Sony finally launches a flagship camera – the 50-megapixel 8K-HDR video Sony A1

Tips & Techniques

Sony has now announced its new flagship mirrorless camera; the Sony A1. The Sony A1 features a brand new 50.1-megapixel stacked CMOS sensor with upgraded BIONZ XR processor offering eight times more processing power than the previous generation. It offers blackout-free shooting at up to a whopping 30 frames per second and it shoots 8K with over 15 stops of dynamic range.

It’s about time that Sony finally released a camera worthy of the “flagship” name. Something that competes on a similar level to the Canon EOS 1DX Mark III and Nikon D6. Of course, with Nikon and Canon’s late entry into the mirrorless market, I suppose Sony wasn’t in much of a rush. Looking at the specs of the new Sony A1, it looks like they’re doing a lot more than competing.

If we forget Nikon & Canon’s current crop of mirrorless cameras for the moment, the Sony A1 hammers the 1DX Mark III and D6 in pretty much every respect. Resolution, framerate, autofocus, video capabilities, dynamic range, everything. When it comes to mirrorless, Nikon doesn’t even come close, really, although, on the Canon side, the A1 seems closer to the EOS R5 than the 1DX Mark III, particularly when it comes to resolution and video capabilities.

Mount Sony E
Format Full-Frame
Sensor CMOS
Resolution 8640 x 5760 (50-megapixel)
Bit-depth 14-Bit
Mechanical shutter 1/8000 to 30 sec
Electronic shutter 1/32000 to 30 sec
Continuous shooting 10fps (mechanical shutter), 30fps (electronic shutter)
Focus type Auto & manual focus
Focus modes Continuous-servo AF (C), direct manual focus (DMF), manual focus (M), single-servo AF (S)
AF points 759 phase detection, 425 contrast detection
AF sensitivity -4 to +20 EV
Stabilisation 5-axis sensor-shift (5.5 stops)
Viewfinder 1.6cm 9.44m-dot electronic viewfinder
LCD 2.95″ 1.44m-dot tilting touchscreen LCD
Internal video XAVC S – 8K 4:2:0 up to 30fps / 4K UHD 4:2:2 up to 120fps
External video 16-Bit 4K RAW output over HDMI
Memory card slots 2x Multi-slot CFexpress Type A & UHS-II SD
Connectivity Wi-Fi, Bluetooth

Sony says that the sensor readout enables up to 120 autofocus and autoexposure calculations per second – double that of the Sony A9 II – even when shooting continuously with the blackout-free 30fps electronic shutter. The electronic shutter has also seen some other improvements for portrait photographers, now offering flash sync up to 1/200th of a second  – and an extremely impressive 1/400th on the mechanical shutter.

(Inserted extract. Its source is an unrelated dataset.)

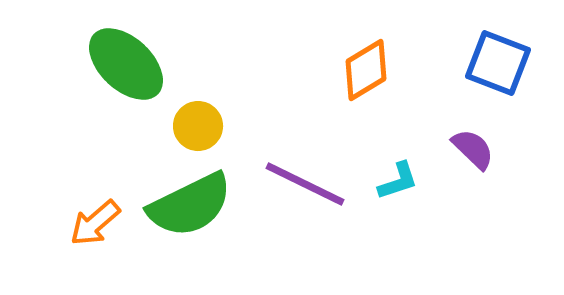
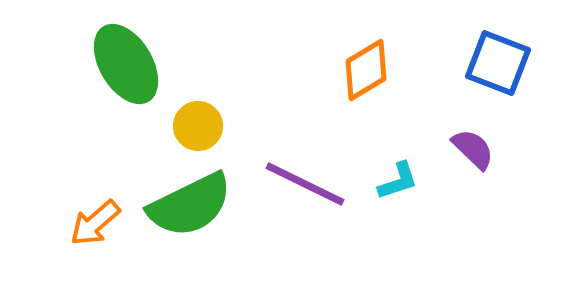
green ellipse: rotated 16 degrees clockwise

The big story is the 8K 30fps 10-Bit 4:2:0 video (with 8.6K oversampling). Whether or not it will suffer the same overheating fate as the Canon EOS R5, however, remains to be seen – and I’m sure we’ll see YouTubers praising or criticising it very soon, whichever way it goes. Sony claims it can shoot it for approximately 30 minutes, but they don’t say how long it takes to cool off to be able to do it again. It also shoots 4K 10-Bit 4:2:2 video at up to 120fps with a claimed 15+ stops of dynamic range.

As you can see above, it’s a tilting LCD, not the flippy out style that Sony’s started implementing in some of their other models, like the A7C, although I don’t expect too many will buy the A1 for things like vlogging or selfies anyway. When you’re filming or photographing others, though, the A1 has improved real-time AF for both humans and animals with a new real-time AF for birds. And looking at the video Sony posted, it follows quickly and smoothly.

To keep it looking smooth when you’re shooting stills, the Sony A1 features a 0.64-type 9.44 million dot OLED Quad XGA electronic viewfinder with a refresh rate of a somewhat scorching 240fps – a new record for mirrorless cameras.

Naturally, the camera features 5-axis in-body image stabilisation which, like many other new sensor-slinging cameras coming out these days, offers pixel shift tech that allows you to shoot a scene for an overall higher resolution, more detailed image. In this case, the Sony A1 is capable of shooting 16 separate, precisely shifted shots to let you create a 199-megapixel final image. The compositing isn’t done in-camera, of course. You’ll need to use Sony Imaging Edge on the desktop, but it’s doable.

This level of stills camera might be new territory for Sony, but they’ve certainly landed in it with a pretty big splash. Whatever Canon and Nikon are planning to replace the Canon 1DX Mark III and Nikon D6 will have a pretty high bar to try and even meet, let alone beat.

The Sony A1 is available to pre-order for $6,498 from January 27th and begins shipping in March, 2021.